### DATA
• • • • •
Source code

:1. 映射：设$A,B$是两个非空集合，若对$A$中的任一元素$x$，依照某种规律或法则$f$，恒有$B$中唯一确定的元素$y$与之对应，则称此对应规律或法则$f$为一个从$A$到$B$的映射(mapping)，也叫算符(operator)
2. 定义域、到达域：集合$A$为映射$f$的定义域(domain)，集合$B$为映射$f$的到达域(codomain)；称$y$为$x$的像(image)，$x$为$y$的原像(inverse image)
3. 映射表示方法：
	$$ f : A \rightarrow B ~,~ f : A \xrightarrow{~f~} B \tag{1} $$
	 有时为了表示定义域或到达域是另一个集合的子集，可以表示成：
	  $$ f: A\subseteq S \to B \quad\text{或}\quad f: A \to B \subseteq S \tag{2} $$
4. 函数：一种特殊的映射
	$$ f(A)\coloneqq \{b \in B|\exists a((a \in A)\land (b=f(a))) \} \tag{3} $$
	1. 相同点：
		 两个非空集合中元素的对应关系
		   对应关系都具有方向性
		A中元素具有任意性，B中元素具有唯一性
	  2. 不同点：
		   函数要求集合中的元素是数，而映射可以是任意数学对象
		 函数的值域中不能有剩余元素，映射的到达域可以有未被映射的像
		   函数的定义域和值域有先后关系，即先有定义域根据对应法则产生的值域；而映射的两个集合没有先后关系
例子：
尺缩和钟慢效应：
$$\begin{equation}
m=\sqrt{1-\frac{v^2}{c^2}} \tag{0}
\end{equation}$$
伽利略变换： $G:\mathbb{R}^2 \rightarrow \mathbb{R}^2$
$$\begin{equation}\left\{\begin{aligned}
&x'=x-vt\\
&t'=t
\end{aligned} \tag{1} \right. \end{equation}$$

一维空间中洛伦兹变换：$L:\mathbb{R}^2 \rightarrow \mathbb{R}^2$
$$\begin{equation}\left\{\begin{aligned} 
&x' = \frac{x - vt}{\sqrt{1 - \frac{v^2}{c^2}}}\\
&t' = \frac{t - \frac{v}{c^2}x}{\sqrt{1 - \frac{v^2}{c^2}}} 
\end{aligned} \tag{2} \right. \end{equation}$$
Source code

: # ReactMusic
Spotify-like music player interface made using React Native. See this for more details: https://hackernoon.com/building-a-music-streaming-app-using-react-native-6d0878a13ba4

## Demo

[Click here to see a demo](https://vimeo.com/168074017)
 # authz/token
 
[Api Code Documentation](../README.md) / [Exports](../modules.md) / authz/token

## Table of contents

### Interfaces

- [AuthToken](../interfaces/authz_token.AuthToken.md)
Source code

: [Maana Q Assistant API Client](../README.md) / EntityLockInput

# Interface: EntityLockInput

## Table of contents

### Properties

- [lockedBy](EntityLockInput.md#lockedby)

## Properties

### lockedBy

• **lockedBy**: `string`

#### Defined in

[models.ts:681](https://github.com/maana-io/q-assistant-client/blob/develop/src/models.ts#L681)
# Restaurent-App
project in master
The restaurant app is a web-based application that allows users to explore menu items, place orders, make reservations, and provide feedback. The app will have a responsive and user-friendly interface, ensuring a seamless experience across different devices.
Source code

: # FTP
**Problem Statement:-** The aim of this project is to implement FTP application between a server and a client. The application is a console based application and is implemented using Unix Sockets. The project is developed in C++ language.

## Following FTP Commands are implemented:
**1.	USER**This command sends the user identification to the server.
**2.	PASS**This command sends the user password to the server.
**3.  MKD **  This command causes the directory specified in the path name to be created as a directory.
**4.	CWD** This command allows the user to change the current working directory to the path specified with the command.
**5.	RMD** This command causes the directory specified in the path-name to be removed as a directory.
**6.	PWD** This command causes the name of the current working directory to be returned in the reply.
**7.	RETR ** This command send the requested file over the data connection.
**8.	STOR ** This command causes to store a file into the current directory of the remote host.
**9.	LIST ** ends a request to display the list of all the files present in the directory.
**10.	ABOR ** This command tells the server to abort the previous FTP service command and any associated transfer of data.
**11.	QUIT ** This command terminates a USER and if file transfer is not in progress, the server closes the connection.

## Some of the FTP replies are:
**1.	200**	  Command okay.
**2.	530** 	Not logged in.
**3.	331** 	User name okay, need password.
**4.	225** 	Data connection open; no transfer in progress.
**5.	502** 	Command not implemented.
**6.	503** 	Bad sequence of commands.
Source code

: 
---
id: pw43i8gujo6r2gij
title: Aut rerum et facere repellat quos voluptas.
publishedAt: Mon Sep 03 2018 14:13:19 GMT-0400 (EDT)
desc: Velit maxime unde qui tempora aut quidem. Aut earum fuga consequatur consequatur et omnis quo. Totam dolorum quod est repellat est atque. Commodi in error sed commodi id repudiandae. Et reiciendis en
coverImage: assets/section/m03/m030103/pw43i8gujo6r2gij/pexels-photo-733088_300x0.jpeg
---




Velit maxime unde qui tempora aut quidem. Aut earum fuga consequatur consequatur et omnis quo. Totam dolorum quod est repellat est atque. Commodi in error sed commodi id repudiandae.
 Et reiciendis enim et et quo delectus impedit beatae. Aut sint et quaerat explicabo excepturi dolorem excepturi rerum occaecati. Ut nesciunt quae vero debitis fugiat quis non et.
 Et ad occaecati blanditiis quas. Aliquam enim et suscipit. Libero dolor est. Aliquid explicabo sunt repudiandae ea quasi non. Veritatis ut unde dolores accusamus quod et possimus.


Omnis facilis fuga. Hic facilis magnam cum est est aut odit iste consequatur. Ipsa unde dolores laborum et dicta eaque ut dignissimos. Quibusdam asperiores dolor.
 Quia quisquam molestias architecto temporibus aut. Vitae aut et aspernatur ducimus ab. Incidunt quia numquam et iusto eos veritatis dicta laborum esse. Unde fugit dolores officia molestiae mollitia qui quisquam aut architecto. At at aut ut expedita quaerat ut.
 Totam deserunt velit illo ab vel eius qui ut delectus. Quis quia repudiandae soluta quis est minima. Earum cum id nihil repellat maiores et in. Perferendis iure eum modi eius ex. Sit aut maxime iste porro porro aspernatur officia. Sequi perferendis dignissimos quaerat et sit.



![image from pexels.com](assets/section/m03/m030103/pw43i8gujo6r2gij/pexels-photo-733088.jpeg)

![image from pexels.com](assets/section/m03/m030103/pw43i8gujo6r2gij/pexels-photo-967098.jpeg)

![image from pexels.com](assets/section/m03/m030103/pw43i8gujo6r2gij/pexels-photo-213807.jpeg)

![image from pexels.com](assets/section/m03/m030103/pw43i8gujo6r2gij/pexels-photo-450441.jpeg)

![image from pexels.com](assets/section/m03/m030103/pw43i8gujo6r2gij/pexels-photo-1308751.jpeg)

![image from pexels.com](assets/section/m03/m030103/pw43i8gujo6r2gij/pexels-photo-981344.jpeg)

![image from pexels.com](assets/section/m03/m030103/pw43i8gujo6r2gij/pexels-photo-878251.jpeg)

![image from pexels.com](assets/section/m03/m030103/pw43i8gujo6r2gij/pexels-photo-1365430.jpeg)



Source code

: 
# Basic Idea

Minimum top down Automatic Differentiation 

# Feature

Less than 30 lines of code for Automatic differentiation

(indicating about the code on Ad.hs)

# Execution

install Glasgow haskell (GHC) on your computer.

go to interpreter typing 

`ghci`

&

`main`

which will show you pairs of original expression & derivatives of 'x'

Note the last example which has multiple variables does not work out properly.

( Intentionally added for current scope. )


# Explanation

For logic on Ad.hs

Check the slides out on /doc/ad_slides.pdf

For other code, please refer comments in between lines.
• • • • •
### BRIEF
Start at the line containing "(indicating about the code on Ad.hs)". Repeat it and each line after it, word for word, to the end of the records.

### RESPONSE AREA
(indicating about the code on Ad.hs)

# Execution

install Glasgow haskell (GHC) on your computer.

go to interpreter typing 

`ghci`

&

`main`

which will show you pairs of original expression & derivatives of 'x'

Note the last example which has multiple variables does not work out properly.

( Intentionally added for current scope. )


# Explanation

For logic on Ad.hs

Check the slides out on /doc/ad_slides.pdf

For other code, please refer comments in between lines.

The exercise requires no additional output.